The answer is to be an exact copy of the lines below running from the line with "Annotation task. Describe" down to the line with "Quick job: Give", both ends included, and nothing more.

### Collected data entries
══════════
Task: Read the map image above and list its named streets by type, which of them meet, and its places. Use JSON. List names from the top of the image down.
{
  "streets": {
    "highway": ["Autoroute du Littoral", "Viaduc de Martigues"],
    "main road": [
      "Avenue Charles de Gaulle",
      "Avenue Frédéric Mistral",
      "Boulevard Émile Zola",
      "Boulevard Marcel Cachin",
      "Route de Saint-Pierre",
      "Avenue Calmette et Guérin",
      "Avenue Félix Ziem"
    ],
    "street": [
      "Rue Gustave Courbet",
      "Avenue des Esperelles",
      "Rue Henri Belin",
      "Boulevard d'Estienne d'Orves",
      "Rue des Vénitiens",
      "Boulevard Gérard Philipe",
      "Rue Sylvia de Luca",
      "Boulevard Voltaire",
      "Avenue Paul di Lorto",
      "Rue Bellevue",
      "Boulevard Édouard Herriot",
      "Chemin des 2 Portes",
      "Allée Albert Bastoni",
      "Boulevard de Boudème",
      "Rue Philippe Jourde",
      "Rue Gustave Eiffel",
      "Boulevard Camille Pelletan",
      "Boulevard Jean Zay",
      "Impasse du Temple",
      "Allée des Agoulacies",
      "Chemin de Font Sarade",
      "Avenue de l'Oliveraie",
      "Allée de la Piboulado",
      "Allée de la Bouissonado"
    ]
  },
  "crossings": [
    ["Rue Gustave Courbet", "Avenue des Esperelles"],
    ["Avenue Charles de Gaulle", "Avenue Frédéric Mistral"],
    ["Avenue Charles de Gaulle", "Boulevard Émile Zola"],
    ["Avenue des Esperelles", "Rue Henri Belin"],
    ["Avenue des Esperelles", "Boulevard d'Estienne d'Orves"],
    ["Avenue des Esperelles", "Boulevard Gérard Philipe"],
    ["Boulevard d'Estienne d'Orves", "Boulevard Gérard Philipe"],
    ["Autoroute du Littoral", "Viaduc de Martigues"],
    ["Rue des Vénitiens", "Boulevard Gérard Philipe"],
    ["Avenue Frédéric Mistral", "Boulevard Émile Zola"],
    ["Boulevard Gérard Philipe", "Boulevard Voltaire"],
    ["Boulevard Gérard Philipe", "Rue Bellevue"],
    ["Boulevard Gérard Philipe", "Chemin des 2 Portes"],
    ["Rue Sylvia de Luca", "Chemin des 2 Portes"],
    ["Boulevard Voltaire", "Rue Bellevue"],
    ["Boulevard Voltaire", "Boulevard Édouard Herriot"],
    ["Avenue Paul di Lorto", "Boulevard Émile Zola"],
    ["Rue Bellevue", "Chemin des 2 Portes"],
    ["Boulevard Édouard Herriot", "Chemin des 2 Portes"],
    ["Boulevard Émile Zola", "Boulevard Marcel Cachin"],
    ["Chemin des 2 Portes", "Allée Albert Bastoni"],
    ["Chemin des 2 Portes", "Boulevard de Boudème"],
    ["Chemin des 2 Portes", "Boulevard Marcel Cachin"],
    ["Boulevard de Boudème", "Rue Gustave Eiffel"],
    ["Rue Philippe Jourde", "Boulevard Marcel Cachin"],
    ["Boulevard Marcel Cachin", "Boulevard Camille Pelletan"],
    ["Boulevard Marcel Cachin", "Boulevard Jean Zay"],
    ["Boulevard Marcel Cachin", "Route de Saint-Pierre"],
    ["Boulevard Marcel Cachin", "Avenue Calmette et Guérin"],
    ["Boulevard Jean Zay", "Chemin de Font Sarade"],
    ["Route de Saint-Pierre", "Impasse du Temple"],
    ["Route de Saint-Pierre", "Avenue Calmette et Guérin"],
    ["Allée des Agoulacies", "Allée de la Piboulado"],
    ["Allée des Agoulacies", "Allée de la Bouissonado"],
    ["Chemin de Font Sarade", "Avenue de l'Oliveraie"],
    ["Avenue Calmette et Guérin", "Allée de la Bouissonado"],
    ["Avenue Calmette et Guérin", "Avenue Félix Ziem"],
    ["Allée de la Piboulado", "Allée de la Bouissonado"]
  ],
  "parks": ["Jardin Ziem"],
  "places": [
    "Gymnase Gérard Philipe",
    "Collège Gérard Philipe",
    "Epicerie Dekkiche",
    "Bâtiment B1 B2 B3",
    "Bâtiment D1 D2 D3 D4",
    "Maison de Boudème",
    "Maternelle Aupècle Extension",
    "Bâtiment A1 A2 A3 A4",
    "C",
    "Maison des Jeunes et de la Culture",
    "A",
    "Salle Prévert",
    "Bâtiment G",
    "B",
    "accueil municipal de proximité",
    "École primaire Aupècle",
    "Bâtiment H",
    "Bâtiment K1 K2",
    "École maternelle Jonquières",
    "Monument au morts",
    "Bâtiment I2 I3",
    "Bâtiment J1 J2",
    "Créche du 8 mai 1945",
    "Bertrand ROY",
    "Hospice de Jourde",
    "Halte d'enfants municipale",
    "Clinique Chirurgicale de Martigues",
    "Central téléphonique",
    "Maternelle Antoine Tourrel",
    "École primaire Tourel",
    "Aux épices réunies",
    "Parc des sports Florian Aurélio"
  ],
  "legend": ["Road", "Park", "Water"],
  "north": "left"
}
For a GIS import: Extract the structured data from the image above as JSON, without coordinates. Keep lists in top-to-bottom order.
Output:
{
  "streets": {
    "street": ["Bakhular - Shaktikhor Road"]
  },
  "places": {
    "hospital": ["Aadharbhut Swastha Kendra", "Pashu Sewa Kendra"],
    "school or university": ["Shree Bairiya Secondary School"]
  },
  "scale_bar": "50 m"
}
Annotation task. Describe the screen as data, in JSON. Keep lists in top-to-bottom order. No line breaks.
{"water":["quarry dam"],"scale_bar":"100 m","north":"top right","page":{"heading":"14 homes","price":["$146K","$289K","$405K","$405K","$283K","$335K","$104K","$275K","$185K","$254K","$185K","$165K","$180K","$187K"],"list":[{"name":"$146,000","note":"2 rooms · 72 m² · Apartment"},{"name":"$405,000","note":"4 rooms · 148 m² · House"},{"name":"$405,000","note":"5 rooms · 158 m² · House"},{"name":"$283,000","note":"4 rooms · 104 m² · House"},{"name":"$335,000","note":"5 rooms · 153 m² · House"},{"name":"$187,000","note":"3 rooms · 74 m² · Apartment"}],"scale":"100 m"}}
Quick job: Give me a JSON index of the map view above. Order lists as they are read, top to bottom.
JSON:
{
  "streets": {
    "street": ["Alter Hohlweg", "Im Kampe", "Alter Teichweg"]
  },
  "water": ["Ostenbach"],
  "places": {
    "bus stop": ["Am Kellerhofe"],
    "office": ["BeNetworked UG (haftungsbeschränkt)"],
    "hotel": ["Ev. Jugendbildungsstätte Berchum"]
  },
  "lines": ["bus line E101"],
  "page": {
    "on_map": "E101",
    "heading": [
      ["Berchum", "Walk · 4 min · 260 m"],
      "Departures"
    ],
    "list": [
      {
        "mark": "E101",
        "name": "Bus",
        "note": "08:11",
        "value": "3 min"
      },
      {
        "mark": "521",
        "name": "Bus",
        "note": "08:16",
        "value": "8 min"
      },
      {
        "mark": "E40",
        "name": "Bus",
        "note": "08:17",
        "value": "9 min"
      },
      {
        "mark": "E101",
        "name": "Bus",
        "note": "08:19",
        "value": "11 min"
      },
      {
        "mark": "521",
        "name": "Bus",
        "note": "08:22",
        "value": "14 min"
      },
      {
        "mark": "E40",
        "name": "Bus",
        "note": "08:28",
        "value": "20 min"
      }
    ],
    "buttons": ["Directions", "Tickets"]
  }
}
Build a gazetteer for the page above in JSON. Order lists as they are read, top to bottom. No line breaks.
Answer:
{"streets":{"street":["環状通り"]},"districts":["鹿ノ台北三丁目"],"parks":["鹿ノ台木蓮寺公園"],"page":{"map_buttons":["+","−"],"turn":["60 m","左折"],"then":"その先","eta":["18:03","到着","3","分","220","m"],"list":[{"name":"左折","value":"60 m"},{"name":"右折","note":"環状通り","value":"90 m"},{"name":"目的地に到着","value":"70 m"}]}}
══════════
### Written solution
Annotation task. Describe the screen as data, in JSON. Keep lists in top-to-bottom order. No line breaks.
{"water":["quarry dam"],"scale_bar":"100 m","north":"top right","page":{"heading":"14 homes","price":["$146K","$289K","$405K","$405K","$283K","$335K","$104K","$275K","$185K","$254K","$185K","$165K","$180K","$187K"],"list":[{"name":"$146,000","note":"2 rooms · 72 m² · Apartment"},{"name":"$405,000","note":"4 rooms · 148 m² · House"},{"name":"$405,000","note":"5 rooms · 158 m² · House"},{"name":"$283,000","note":"4 rooms · 104 m² · House"},{"name":"$335,000","note":"5 rooms · 153 m² · House"},{"name":"$187,000","note":"3 rooms · 74 m² · Apartment"}],"scale":"100 m"}}
Quick job: Give me a JSON index of the map view above. Order lists as they are read, top to bottom.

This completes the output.